- _The problem_: Print the records exactly as written, and let no picture into the answer.

- _The data_:
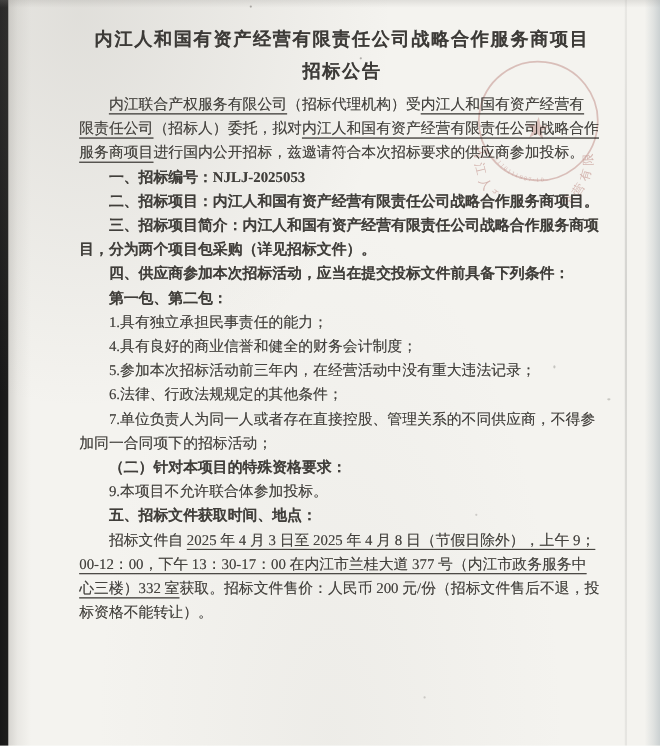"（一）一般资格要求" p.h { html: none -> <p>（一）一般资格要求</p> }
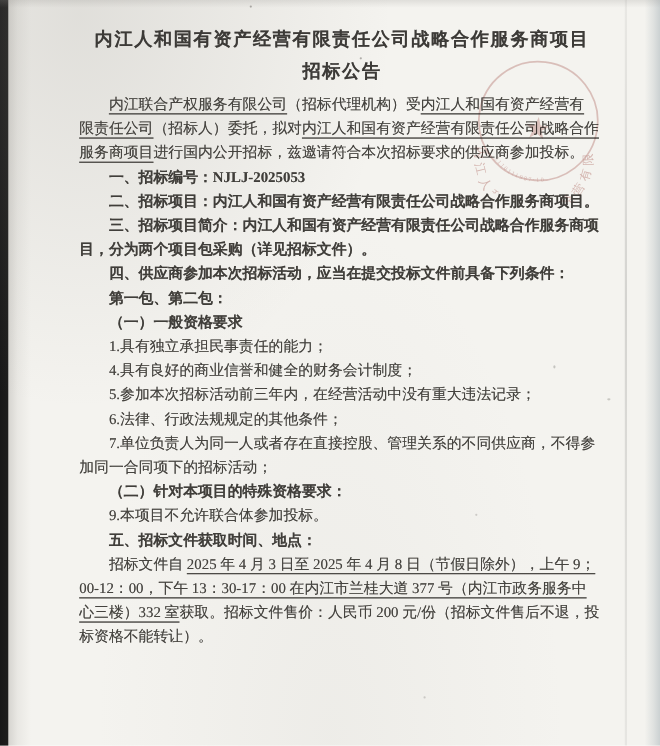"4.具有依法缴纳税收和社会保障资金的良好记录；" p { html: none -> <p>4.具有依法缴纳税收和社会保障资金的良好记录；</p> }
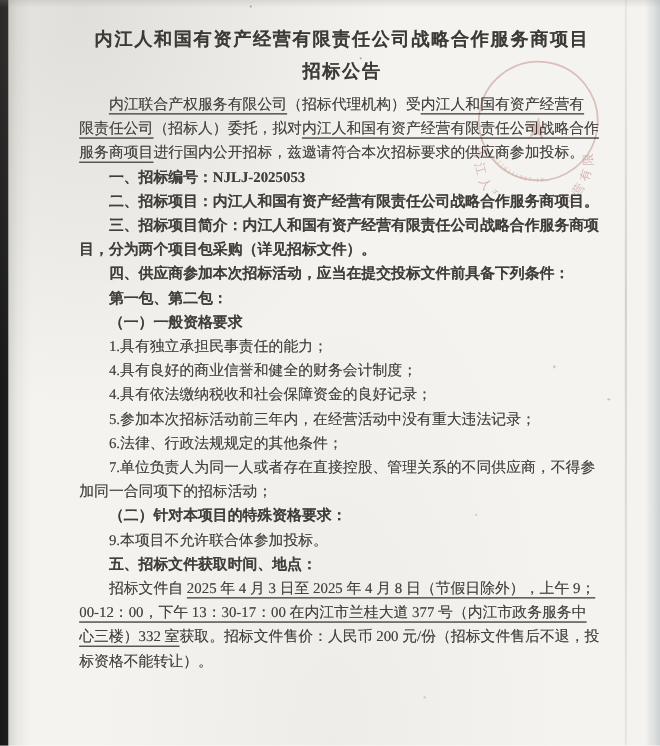"8.供应商单位及其现任法定代表人、主要负责人参加本次招标活动前三年内" p { html: none -> <p>8.供应商单位及其现任法定代表人、主要负责人参加本次招标活动前三年内 不得具有行贿犯罪记录。</p> }
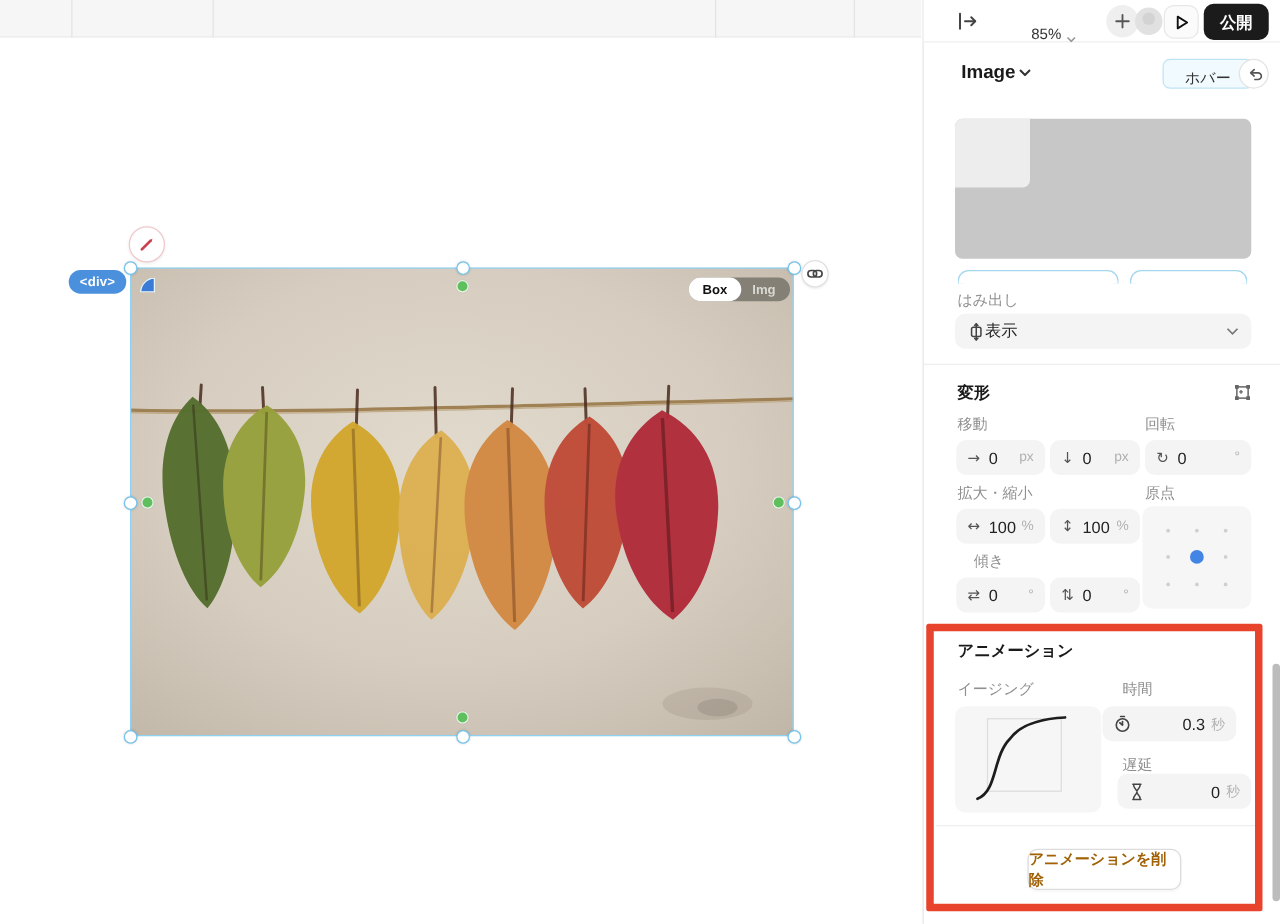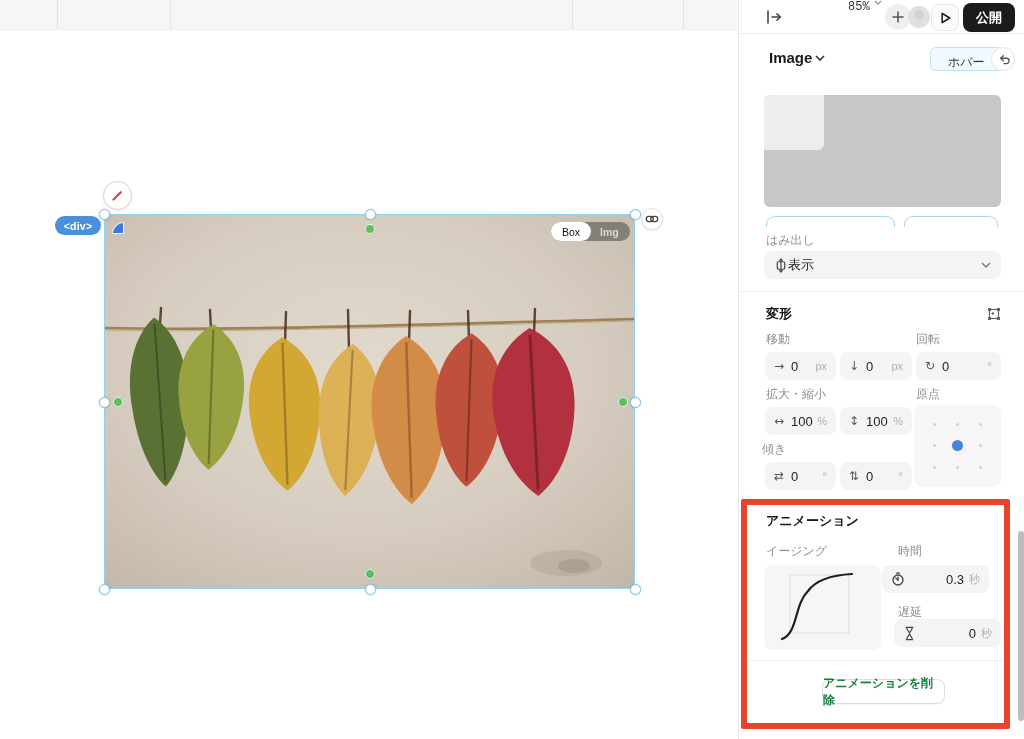"85%" #zoom-control { align-items: flex-start -> flex-end; font-family: Liberation Mono, monospace -> none; left: 109px -> 86px }
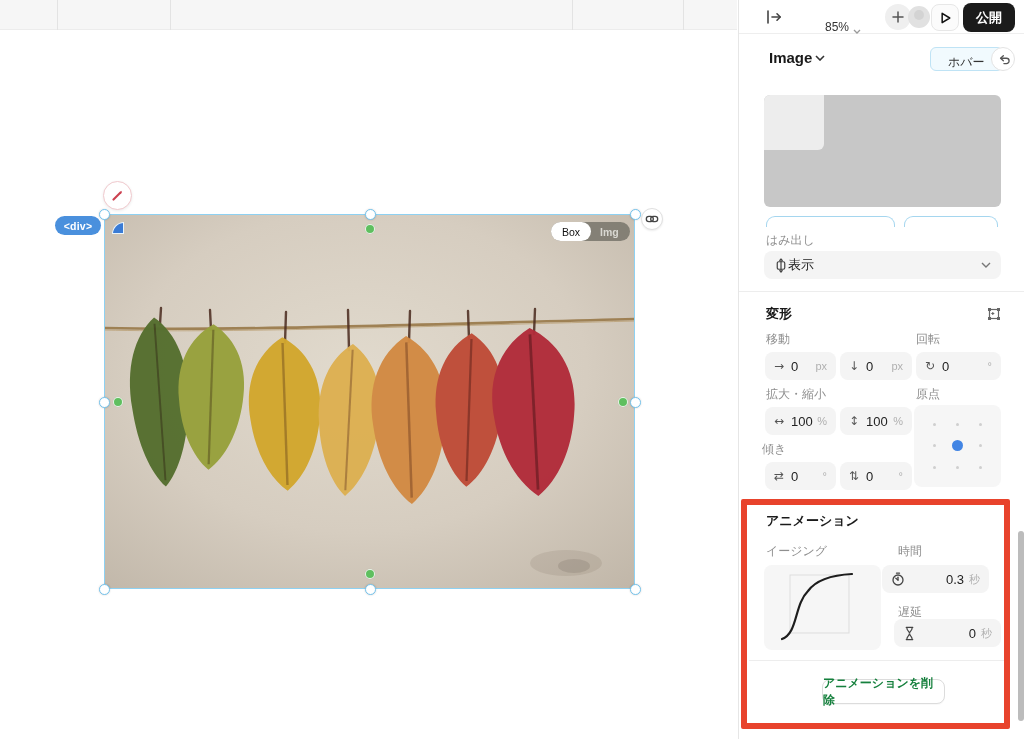"Box" #box-seg { font-weight: normal -> bold }
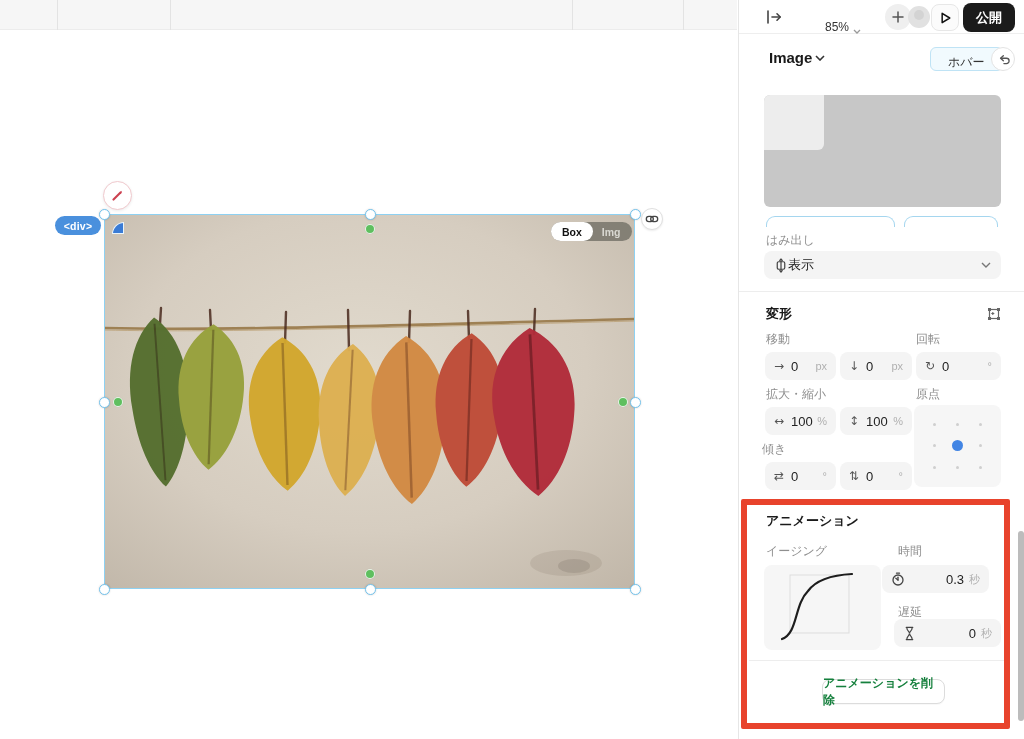"傾き" div.sec-label { left: 23px -> 40px }
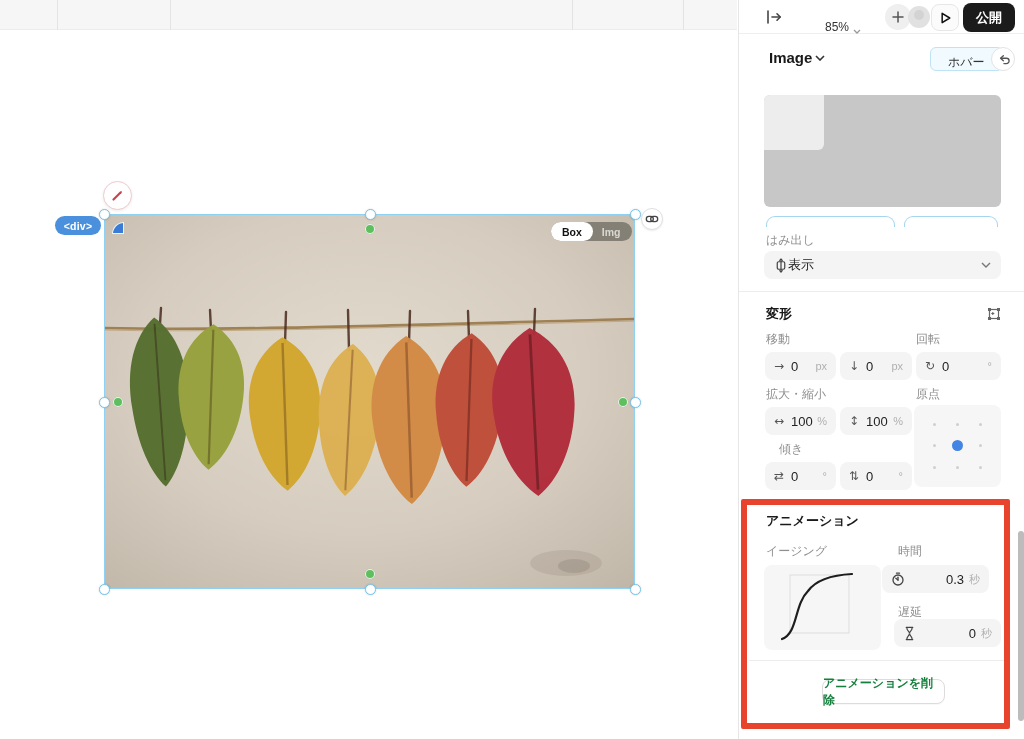"アニメーションを削除" #delete-animation-button { color: #15803d -> #a16207; height: 25px -> 33px }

- _Problem solution_:
"（一）一般资格要求" p.h { html: none -> <p>（一）一般资格要求</p> }
"4.具有依法缴纳税收和社会保障资金的良好记录；" p { html: none -> <p>4.具有依法缴纳税收和社会保障资金的良好记录；</p> }
"8.供应商单位及其现任法定代表人、主要负责人参加本次招标活动前三年内" p { html: none -> <p>8.供应商单位及其现任法定代表人、主要负责人参加本次招标活动前三年内 不得具有行贿犯罪记录。</p> }
"85%" #zoom-control { align-items: flex-start -> flex-end; font-family: Liberation Mono, monospace -> none; left: 109px -> 86px }
"Box" #box-seg { font-weight: normal -> bold }
"傾き" div.sec-label { left: 23px -> 40px }
"アニメーションを削除" #delete-animation-button { color: #15803d -> #a16207; height: 25px -> 33px }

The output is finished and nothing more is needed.